> Task objective
Copy word for word the part of the post on the means of production below, starting with "Folks try too" and going on through "means of production.".

Well, as a generalization.... all parties control the means of production to a degree. In this instance, there is no ability to command performance as there are no contracts.
Eventually, the players will figure out they have more power as a group whether its an official union or not.
Folks try too hard to generalize concepts, especially when talking about political and socio-economic philosophies.
"Controlling the means of production" is simply this: if you work as a blacksmith, the means of production are a hammer, and an anvil. And maybe a ventilated shop in which they are used. The guy who owns the anvil, the shop, and the hammers, he has a lot of power. The power to hire and fire workers to use his gear, for instance. The power to set prices for the products. And so on.
Now, those workers, they have the power to control their own labor. But that's it. They do not, in any way, control the means of production.
That's what Karl Marx was all in a tizzy about. He thought that was unfair. He thought the workers ought to be given control over not only their labor, but the means of production as well.

Saved dataset items

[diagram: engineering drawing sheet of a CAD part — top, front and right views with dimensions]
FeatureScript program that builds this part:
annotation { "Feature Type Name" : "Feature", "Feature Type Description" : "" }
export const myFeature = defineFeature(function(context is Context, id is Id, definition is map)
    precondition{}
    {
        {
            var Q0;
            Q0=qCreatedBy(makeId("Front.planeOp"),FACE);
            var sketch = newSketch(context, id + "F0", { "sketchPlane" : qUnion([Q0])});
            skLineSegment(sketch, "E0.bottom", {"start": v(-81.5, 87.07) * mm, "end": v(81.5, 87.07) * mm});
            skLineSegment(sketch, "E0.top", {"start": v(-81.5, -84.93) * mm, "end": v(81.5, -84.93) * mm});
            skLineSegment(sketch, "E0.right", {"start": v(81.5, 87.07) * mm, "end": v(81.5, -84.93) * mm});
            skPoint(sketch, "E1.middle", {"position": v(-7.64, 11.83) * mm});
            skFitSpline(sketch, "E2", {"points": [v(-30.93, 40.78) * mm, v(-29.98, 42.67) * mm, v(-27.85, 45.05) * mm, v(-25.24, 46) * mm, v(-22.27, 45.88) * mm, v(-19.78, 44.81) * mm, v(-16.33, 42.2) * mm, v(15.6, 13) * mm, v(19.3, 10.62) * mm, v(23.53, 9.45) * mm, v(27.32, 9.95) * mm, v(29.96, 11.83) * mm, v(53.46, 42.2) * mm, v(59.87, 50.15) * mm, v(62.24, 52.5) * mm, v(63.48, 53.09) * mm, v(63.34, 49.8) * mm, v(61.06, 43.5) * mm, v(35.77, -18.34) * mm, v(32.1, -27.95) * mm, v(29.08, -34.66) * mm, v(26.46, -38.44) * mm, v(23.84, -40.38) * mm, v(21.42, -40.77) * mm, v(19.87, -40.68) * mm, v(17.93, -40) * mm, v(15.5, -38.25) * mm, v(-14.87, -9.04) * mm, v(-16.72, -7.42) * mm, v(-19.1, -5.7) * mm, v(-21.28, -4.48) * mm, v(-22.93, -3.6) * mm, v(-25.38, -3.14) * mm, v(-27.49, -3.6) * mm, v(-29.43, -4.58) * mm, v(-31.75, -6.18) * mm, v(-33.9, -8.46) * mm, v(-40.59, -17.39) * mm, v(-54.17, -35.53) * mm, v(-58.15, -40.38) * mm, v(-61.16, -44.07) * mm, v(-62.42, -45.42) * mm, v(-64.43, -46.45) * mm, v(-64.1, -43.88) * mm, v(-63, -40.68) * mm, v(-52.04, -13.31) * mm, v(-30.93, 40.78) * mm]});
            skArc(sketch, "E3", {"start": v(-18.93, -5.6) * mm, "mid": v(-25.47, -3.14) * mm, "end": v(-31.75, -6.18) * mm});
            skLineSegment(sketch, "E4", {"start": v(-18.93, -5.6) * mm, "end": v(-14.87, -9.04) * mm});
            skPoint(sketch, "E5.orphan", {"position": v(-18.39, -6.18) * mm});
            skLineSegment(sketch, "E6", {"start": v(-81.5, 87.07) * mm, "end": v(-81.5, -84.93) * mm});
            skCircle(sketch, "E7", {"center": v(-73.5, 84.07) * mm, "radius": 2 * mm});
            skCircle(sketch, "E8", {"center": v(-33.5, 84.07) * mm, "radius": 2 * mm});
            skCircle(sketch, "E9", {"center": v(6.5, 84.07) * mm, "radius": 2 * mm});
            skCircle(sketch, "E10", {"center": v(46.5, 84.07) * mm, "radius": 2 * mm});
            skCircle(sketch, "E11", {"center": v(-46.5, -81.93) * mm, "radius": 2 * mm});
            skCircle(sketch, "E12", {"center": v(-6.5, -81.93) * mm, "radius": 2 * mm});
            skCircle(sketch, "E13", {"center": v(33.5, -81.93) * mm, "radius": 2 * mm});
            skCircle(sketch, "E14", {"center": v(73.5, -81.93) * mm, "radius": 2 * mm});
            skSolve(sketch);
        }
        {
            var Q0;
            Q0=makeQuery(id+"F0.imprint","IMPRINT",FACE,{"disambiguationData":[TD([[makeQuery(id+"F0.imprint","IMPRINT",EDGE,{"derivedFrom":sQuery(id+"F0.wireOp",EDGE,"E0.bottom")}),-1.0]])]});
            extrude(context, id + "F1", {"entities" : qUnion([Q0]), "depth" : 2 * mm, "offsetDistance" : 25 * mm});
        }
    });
* * *
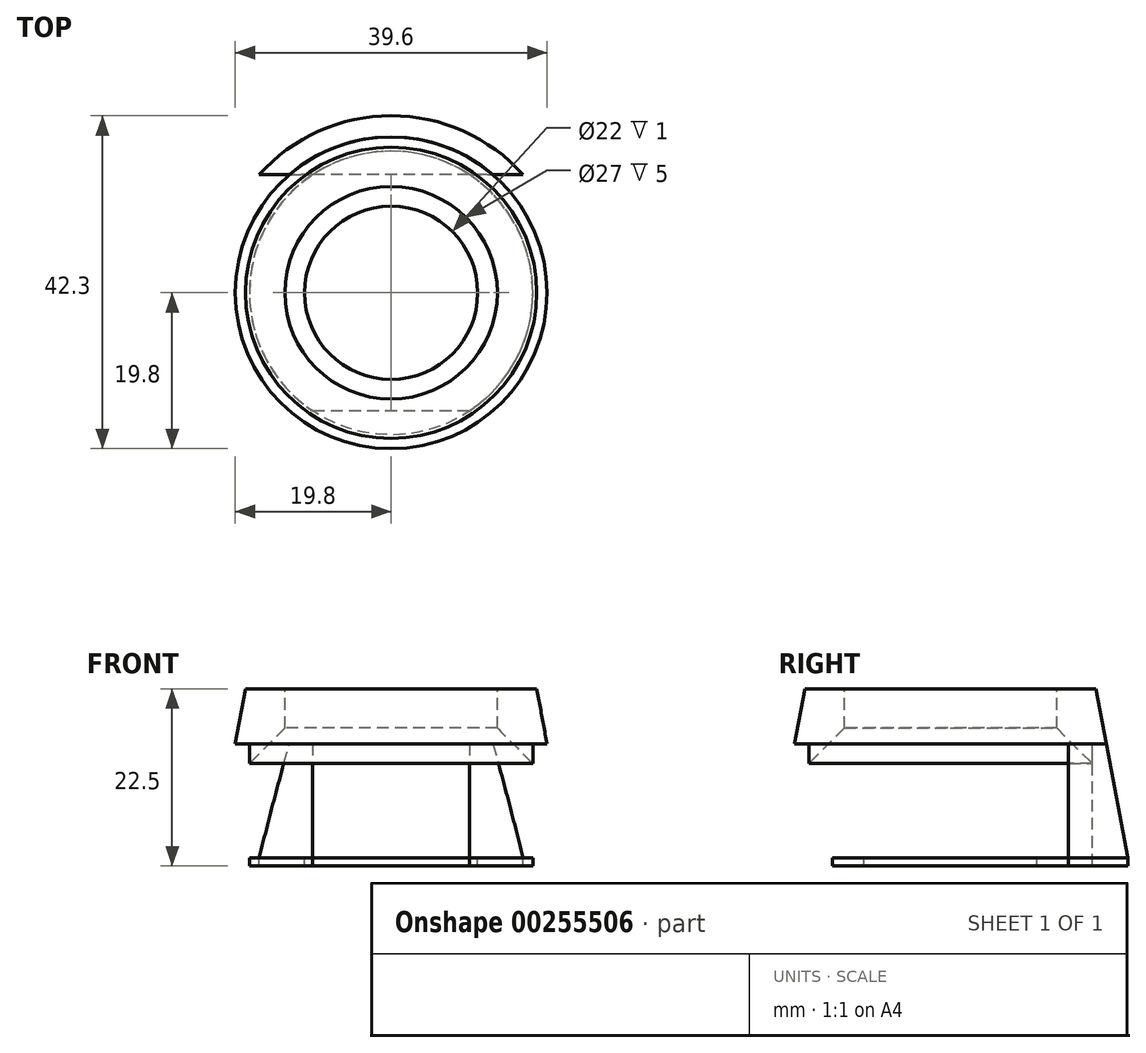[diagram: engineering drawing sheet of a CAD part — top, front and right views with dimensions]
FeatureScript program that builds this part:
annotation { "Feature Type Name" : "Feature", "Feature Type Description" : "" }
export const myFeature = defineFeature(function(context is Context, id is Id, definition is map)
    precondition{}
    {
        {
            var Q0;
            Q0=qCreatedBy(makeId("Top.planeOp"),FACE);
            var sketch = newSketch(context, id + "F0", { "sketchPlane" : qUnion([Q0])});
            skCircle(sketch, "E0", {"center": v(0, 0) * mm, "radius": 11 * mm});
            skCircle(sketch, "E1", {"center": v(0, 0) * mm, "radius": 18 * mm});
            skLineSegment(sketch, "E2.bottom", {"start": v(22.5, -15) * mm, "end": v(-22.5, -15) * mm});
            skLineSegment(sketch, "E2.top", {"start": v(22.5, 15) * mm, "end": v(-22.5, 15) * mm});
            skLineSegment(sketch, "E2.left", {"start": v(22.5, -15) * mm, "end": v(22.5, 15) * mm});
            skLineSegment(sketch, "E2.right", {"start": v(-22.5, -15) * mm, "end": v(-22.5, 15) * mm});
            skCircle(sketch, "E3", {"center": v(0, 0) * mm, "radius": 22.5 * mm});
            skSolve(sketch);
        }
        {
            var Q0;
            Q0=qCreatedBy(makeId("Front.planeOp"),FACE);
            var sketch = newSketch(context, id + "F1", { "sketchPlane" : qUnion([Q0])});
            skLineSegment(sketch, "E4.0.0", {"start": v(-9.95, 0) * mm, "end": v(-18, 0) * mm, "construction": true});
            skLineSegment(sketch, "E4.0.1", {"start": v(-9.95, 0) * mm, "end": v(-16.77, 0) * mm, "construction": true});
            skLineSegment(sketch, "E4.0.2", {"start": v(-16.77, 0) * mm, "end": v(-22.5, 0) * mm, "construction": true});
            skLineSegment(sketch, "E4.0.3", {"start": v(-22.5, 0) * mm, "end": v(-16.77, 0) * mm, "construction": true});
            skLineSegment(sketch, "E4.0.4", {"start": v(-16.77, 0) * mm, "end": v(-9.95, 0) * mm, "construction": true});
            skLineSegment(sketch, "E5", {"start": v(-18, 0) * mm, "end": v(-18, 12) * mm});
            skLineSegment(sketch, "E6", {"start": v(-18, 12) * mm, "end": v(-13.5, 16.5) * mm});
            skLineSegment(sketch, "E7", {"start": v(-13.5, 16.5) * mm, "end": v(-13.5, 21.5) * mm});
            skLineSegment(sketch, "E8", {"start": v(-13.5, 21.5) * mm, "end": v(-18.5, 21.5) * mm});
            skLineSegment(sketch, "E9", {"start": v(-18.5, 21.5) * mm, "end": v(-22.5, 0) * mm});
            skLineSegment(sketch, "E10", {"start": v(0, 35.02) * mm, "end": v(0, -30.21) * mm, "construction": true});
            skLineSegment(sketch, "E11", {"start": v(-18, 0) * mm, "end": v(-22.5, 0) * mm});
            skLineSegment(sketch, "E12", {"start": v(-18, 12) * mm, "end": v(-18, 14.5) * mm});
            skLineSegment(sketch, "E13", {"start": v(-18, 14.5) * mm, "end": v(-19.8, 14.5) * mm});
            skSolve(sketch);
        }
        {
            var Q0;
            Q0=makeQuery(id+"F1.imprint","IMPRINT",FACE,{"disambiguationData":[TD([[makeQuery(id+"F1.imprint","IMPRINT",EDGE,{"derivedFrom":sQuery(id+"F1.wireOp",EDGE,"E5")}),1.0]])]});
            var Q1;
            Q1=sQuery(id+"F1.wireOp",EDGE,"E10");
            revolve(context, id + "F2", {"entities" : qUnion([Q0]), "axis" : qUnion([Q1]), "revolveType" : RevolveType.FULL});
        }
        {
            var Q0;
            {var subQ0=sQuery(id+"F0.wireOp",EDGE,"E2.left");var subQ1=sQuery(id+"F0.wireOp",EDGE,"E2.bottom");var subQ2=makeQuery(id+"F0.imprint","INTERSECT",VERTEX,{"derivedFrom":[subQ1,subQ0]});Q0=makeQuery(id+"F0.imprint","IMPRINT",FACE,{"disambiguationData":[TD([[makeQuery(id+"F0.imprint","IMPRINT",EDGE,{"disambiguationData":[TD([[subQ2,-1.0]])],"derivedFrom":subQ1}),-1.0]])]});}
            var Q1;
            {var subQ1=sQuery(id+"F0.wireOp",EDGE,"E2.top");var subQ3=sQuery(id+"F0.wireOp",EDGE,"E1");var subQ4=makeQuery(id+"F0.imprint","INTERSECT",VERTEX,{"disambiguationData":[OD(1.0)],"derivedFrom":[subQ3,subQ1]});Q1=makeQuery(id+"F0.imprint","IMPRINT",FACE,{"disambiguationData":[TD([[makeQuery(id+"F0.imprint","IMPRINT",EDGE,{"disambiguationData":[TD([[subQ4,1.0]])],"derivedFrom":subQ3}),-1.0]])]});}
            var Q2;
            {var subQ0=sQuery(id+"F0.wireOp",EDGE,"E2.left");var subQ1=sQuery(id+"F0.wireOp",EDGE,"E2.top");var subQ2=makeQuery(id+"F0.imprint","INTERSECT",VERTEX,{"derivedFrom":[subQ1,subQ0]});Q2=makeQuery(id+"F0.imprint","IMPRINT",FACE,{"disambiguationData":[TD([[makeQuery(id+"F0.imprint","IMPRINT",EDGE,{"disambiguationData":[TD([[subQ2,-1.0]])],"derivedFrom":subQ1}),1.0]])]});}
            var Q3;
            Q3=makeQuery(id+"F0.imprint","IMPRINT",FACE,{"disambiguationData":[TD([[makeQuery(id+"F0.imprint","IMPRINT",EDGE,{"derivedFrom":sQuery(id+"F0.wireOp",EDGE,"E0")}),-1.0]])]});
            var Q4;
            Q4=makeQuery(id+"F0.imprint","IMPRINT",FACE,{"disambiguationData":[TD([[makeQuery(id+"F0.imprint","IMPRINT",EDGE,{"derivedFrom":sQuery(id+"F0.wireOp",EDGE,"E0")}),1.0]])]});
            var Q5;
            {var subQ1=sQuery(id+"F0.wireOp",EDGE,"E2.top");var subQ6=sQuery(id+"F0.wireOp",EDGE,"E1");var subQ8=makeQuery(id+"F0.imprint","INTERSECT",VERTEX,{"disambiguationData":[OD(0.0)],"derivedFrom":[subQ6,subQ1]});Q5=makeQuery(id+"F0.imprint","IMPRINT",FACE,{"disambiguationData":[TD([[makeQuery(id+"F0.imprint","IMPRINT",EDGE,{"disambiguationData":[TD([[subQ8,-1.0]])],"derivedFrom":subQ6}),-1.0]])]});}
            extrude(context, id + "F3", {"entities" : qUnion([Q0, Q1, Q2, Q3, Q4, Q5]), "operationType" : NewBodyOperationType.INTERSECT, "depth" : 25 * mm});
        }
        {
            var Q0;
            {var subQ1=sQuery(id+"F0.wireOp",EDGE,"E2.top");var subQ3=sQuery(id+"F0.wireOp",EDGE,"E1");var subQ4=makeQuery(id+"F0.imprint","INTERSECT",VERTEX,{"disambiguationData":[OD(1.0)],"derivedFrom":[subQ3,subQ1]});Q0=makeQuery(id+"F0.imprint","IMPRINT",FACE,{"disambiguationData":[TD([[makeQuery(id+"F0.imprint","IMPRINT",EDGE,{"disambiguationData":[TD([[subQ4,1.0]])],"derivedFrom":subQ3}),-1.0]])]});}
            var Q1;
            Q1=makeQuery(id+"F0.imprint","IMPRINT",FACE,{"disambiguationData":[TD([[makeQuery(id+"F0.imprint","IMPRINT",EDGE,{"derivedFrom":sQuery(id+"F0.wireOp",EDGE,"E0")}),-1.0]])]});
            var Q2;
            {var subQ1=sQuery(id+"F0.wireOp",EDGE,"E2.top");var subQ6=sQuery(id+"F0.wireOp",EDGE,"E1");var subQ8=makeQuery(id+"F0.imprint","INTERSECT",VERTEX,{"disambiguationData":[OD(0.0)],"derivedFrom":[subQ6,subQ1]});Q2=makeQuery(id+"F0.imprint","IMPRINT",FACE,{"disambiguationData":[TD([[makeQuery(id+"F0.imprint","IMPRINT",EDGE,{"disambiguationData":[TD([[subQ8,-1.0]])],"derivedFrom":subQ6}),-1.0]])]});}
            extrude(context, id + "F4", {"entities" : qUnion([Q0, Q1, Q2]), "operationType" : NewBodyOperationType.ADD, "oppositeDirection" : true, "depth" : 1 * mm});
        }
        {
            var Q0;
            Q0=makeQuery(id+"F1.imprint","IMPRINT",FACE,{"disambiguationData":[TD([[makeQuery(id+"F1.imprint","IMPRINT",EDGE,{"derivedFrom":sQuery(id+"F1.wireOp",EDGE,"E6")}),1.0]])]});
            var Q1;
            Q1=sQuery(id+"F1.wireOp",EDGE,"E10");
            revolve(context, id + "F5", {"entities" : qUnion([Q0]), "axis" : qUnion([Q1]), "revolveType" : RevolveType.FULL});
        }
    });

> Written response
Folks try too hard to generalize concepts, especially when talking about political and socio-economic philosophies.
"Controlling the means of production" is simply this: if you work as a blacksmith, the means of production are a hammer, and an anvil. And maybe a ventilated shop in which they are used. The guy who owns the anvil, the shop, and the hammers, he has a lot of power. The power to hire and fire workers to use his gear, for instance. The power to set prices for the products. And so on.
Now, those workers, they have the power to control their own labor. But that's it. They do not, in any way, control the means of production.